--- TEXT ---

Canadian e-commerce company

Shopify Inc. is a Canadian multinational e-commerce company headquartered in Ottawa, Ontario, that operates a cloud e-commerce management platform (CEMP) for retail point-of-sale systems. The company has over five million customers and processed US$292.3 billion in transactions in 2024, of which 57% was in the United States. Major customers include Tesla, LVMH, Nestlé, PepsiCo, AB InBev, Kraft Heinz, Lindt, Whole Foods Market, Red Bull, and Hyatt.

The company's software has been praised for its ease of use and reasonable fee structure. It has been described as the "go-to e-commerce platform for startups".

== History ==
===2006: Founding===
Shopify was founded in 2006 by friends Tobias Lütke, Daniel Weinand and Scott Lake after launching Snowdevil, an online store for snowboarding equipment, in 2004. Dissatisfied with the existing e-commerce products on the market, Lütke, a computer programmer by trade, instead built his own.

Lütke used the open source web application framework Ruby on Rails to build Snowdevil's online store and launched it after two months of development. The Snowdevil founders launched the platform as Shopify in June 2006. Shopify created an open-source template language called Liquid, which is written in Ruby and has been used since 2006.

In June 2009, Shopify launched an application programming interface (API) platform and App Store. The API allows developers to create applications for Shopify online stores and then sell them on the Shopify App Store.

===2010s===
In January 2010, Shopify started its Build-A-Business competition, in which participants create a business using its commerce platform. The winners of the competition received cash prizes and mentorship from entrepreneurs, such as Richard Branson, Eric Ries and others. In April of that year, Shopify launched a free mobile app on the Apple App Store. The app allows Shopify store owners to view and manage their stores from iOS mobile devices.

--- GIVEN INFORMATION ---

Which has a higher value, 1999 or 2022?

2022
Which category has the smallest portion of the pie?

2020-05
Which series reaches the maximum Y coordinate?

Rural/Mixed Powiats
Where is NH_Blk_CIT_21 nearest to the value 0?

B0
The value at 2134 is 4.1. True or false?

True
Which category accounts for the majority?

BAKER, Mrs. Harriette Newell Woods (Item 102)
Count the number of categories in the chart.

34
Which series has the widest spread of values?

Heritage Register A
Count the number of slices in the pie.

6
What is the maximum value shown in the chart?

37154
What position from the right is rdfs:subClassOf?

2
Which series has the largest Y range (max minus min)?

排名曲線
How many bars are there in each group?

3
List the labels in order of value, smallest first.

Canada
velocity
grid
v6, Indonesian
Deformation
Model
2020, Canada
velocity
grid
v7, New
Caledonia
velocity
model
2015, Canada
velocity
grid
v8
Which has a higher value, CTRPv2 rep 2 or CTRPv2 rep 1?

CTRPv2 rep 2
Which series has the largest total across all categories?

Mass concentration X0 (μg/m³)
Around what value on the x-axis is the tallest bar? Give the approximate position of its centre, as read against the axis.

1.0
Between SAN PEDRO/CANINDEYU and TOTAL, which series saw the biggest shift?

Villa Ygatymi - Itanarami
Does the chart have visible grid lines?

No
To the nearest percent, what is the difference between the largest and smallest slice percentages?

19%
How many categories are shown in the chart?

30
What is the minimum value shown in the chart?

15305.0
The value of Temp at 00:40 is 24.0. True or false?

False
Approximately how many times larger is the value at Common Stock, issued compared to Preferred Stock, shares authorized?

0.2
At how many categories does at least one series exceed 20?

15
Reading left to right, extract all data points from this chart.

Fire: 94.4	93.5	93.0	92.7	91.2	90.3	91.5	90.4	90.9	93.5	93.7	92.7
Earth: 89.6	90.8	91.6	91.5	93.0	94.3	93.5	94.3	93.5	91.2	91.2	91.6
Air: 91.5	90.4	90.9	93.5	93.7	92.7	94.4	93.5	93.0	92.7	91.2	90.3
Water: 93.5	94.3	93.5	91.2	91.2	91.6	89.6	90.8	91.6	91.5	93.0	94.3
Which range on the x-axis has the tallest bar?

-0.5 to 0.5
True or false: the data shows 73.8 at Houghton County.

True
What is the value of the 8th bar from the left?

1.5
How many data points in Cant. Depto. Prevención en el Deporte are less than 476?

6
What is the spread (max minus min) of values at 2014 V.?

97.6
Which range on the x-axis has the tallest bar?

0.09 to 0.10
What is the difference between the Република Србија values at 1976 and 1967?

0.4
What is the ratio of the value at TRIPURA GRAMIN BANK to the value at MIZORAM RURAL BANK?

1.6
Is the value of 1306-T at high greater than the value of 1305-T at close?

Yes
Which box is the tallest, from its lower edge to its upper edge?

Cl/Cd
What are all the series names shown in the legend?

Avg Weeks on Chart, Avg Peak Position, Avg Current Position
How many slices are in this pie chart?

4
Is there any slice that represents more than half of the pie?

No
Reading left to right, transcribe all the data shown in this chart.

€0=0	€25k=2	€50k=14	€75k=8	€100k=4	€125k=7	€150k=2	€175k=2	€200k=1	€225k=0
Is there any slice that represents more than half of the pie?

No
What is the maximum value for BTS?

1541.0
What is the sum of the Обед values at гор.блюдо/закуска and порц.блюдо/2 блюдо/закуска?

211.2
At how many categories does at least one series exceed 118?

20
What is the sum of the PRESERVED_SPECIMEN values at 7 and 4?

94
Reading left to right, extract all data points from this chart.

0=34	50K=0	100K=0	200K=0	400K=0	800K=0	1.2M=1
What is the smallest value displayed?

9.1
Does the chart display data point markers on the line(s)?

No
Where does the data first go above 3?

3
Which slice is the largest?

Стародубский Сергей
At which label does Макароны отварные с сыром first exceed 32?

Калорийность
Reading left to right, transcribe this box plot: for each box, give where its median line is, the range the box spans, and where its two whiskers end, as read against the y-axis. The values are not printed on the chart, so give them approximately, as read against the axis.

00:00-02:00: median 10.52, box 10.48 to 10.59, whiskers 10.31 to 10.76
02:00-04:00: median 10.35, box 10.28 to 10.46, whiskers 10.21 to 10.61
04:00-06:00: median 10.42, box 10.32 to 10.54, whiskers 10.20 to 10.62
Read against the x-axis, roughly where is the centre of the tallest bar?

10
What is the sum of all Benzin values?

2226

---

→ **WORK INSTRUCTION 1**
According to the passage about Shopify, in what month and year did the company launch its API platform and App Store?
→ **WORK INSTRUCTION 2**
Repeat word for word the stretch of the passage about Shopify from "The company's software" through "built his own.".
→ **WORK INSTRUCTION 3**
List every person the passage about Shopify names as a founder of the company.
The records are separate material and are unrelated to the passage about Shopify.

→ **WRITTEN RESPONSE 1**
June 2009

→ **WRITTEN RESPONSE 2**
The company's software has been praised for its ease of use and reasonable fee structure. It has been described as the "go-to e-commerce platform for startups".

== History ==
===2006: Founding===
Shopify was founded in 2006 by friends Tobias Lütke, Daniel Weinand and Scott Lake after launching Snowdevil, an online store for snowboarding equipment, in 2004. Dissatisfied with the existing e-commerce products on the market, Lütke, a computer programmer by trade, instead built his own.

→ **WRITTEN RESPONSE 3**
Tobias Lütke, Daniel Weinand, Scott Lake